Depuis le rebord de la vallée du Rift, le panorama s’étend sur toute la dépression géologique. Ce point de vue rappelle l’échelle du phénomène tectonique qui a façonné l’Afrique de l’Est.
Construire un itinéraire safari en Tanzanie : les combinaisons qui fonctionnent
Un safari de cinq à sept jours permet de combiner deux ou trois parcs. L’association Serengeti-Ngorongoro reste la plus demandée parce qu’elle concentre migration, Big Five et paysages variés en un seul circuit.
Ajouter le Tarangire en début ou en fin de parcours allonge peu le trajet et offre un contraste bienvenu.

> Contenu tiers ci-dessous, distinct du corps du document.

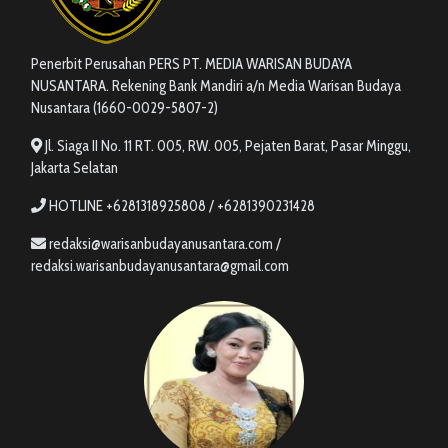
Penerbit Perusahan PERS PT. MEDIA WARISAN BUDAYA
NUSANTARA. Rekening Bank Mandiri a/n Media Warisan Budaya
Nusantara (1660-0029-5807-2)
Jl. Siaga II No. 11 RT. 005, RW. 005, Pejaten Barat, Pasar Minggu,
Jakarta Selatan
HOTLINE +6281318925808 / +6281390231428
redaksi@warisanbudayanusantara.com /
redaksi.warisanbudayanusantara@gmail.com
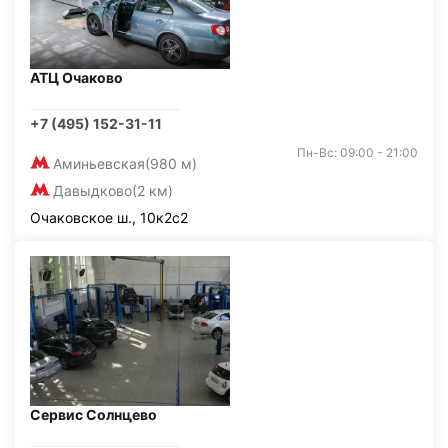
АТЦ Очаково
+7 (495) 152-31-11
Пн-Вс: 09:00 - 21:00
Аминьевская
(980 м)
Давыдково
(2 км)
Очаковское ш., 10к2с2
Сервис Солнцево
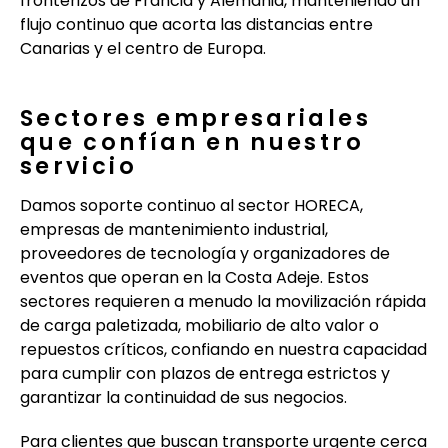
fronterizos de Francia y Alemania, manteniendo un
flujo continuo que acorta las distancias entre
Canarias y el centro de Europa.
Sectores empresariales
que confían en nuestro
servicio
Damos soporte continuo al sector HORECA,
empresas de mantenimiento industrial,
proveedores de tecnología y organizadores de
eventos que operan en la Costa Adeje. Estos
sectores requieren a menudo la movilización rápida
de carga paletizada, mobiliario de alto valor o
repuestos críticos, confiando en nuestra capacidad
para cumplir con plazos de entrega estrictos y
garantizar la continuidad de sus negocios.
Para clientes que buscan transporte urgente cerca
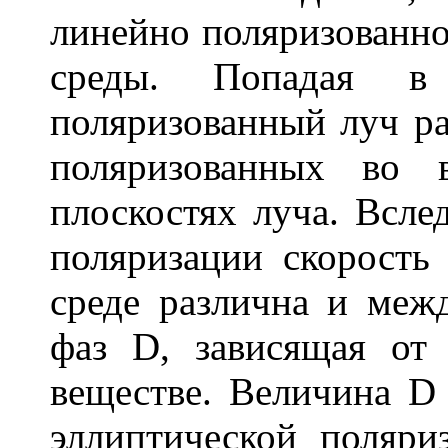
линейно поляризованно
среды. Попадая в
поляризованный луч ра
поляризованных во 
плоскостях луча. Всле
поляризации скорость
среде различна и меж
фаз
D
, зависящая от
веществе. Величина
D
эллиптической поляри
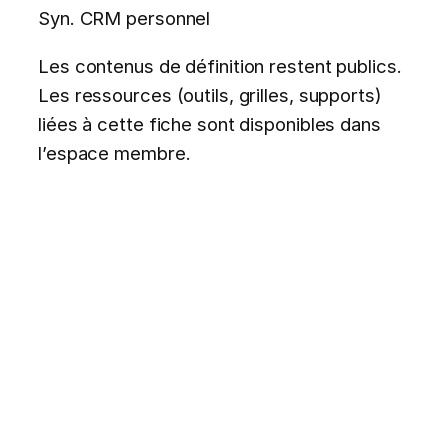
Syn. CRM personnel
Les contenus de définition restent publics.
Les ressources (outils, grilles, supports)
liées à cette fiche sont disponibles dans
l’espace membre.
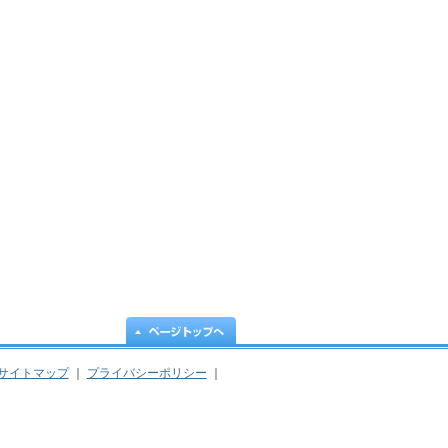
サイトマップ
｜
プライバシーポリシー
｜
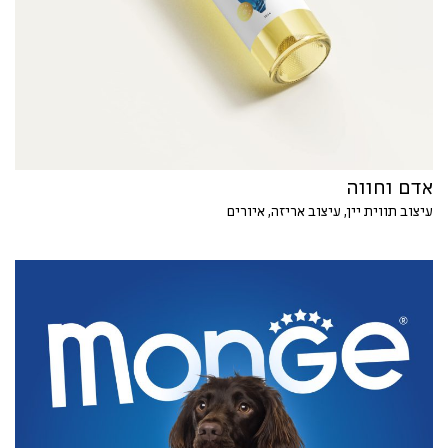
אדם וחווה
עיצוב תווית יין, עיצוב אריזה, איורים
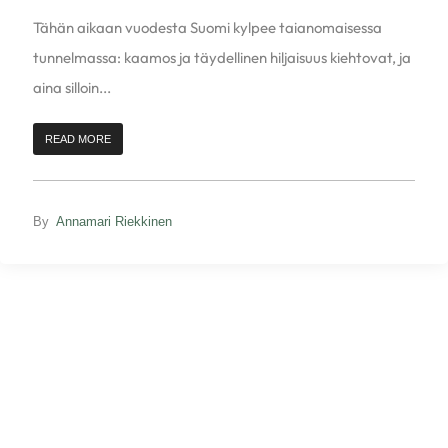
Tähän aikaan vuodesta Suomi kylpee taianomaisessa
tunnelmassa: kaamos ja täydellinen hiljaisuus kiehtovat, ja
aina silloin...
READ MORE
By
Annamari Riekkinen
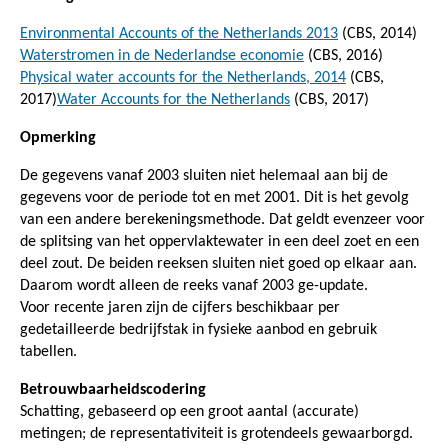
Environmental Accounts of the Netherlands 2013
(CBS, 2014)
Waterstromen in de Nederlandse economie
(CBS, 2016)
Physical water accounts for the Netherlands, 2014
(CBS,
2017)
Water Accounts for the Netherlands
(CBS, 2017)
Opmerking
De gegevens vanaf 2003 sluiten niet helemaal aan bij de
gegevens voor de periode tot en met 2001. Dit is het gevolg
van een andere berekeningsmethode. Dat geldt evenzeer voor
de splitsing van het oppervlaktewater in een deel zoet en een
deel zout. De beiden reeksen sluiten niet goed op elkaar aan.
Daarom wordt alleen de reeks vanaf 2003 ge-update.
Voor recente jaren zijn de cijfers beschikbaar per
gedetailleerde bedrijfstak in fysieke aanbod en gebruik
tabellen.
Betrouwbaarheidscodering
Schatting, gebaseerd op een groot aantal (accurate)
metingen; de representativiteit is grotendeels gewaarborgd.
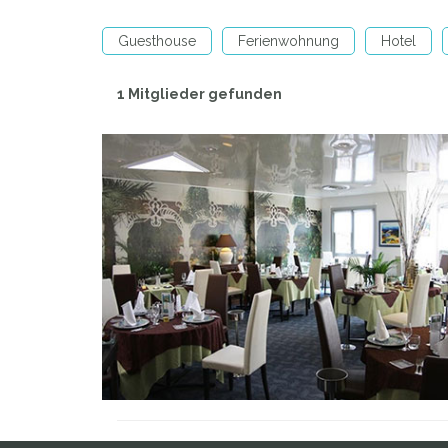
Guesthouse
Ferienwohnung
Hotel
1 Mitglieder gefunden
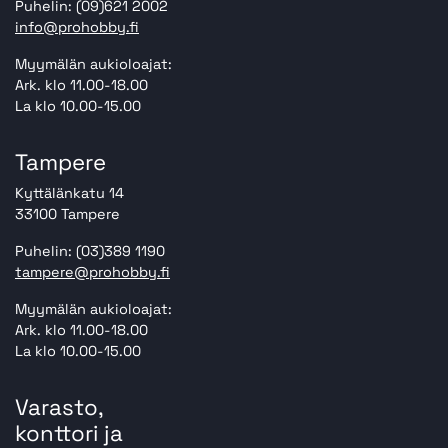
Puhelin: (09)621 2002
info@prohobby.fi
Myymälän aukioloajat:
Ark. klo 11.00-18.00
La klo 10.00-15.00
Tampere
Kyttälänkatu 14
33100 Tampere
Puhelin: (03)389 1190
tampere@prohobby.fi
Myymälän aukioloajat:
Ark. klo 11.00-18.00
La klo 10.00-15.00
Varasto,
konttori ja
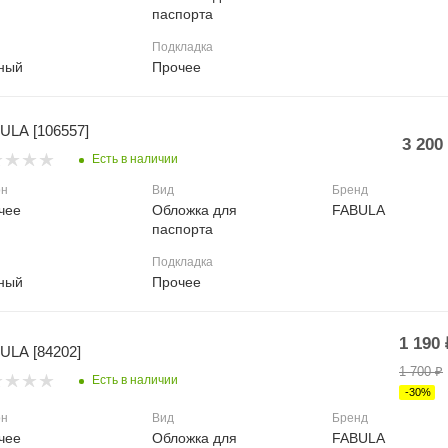
паспорта
Подкладка
ный
Прочее
ULA [106557]
3 200
Есть в наличии
он
Вид
Бренд
чее
Обложка для
FABULA
паспорта
Подкладка
ный
Прочее
1 190
ULA [84202]
1 700
₽
Есть в наличии
-
30
%
он
Вид
Бренд
чее
Обложка для
FABULA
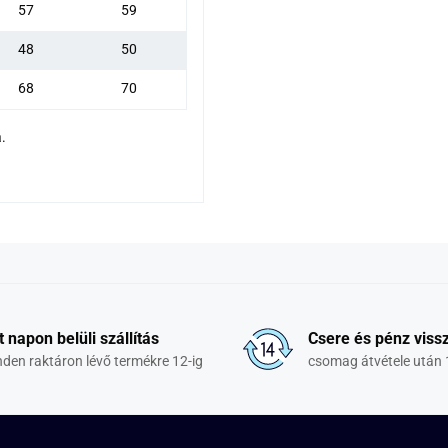
57
59
48
50
68
70
.
t napon belüli szállítás
Csere és pénz vissz
den raktáron lévő termékre 12-ig
csomag átvétele után 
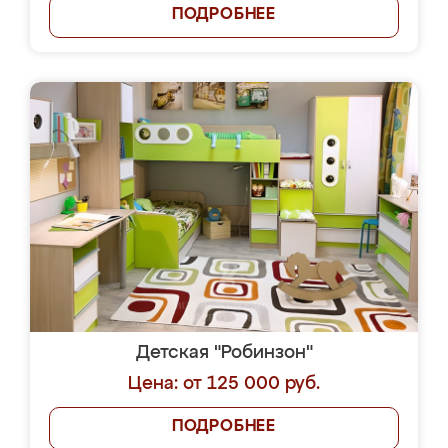
ПОДРОБНЕЕ
Детская "Робинзон"
Цена: от 125 000 руб.
ПОДРОБНЕЕ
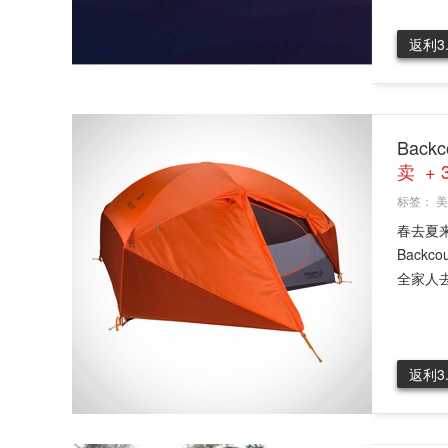
返利3
Bac
卖 + 
标签：
美
春去夏
Back
全家人去
返利3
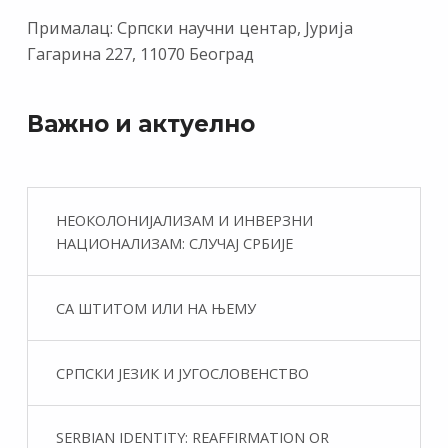
Прималац: Српски научни центар, Јурија
Гагарина 227, 11070 Београд
Важно и актуелно
НЕОКОЛОНИЈАЛИЗАМ И ИНВЕРЗНИ
НАЦИОНАЛИЗАМ: СЛУЧАЈ СРБИЈЕ
СА ШТИТОМ ИЛИ НА ЊЕМУ
СРПСКИ ЈЕЗИК И ЈУГОСЛОВЕНСТВО
SERBIAN IDENTITY: REAFFIRMATION OR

Pour ceux qui disposent de plus de temps, Selous nécessite un vol intérieur mais apporte une rupture totale avec les circuits du nord.
Le lac Manyara s’intègre facilement comme étape courte entre Arusha et le Ngorongoro. Sa visite ne demande qu’une demi-journée, ce qui en fait un ajout sans contrainte logistique lourde.
Chaque parc tanzanien raconte une histoire différente. Le Serengeti impressionne par l’ampleur, le Ngorongoro par la densité, le Tarangire par l’atmosphère, Selous par l’aventure et Manyara par la surprise. Un safari réussi en Tanzanie repose moins sur le nombre de parcs visités que sur la cohérence entre les sites choisis, la saison et le type d’expérience recherché.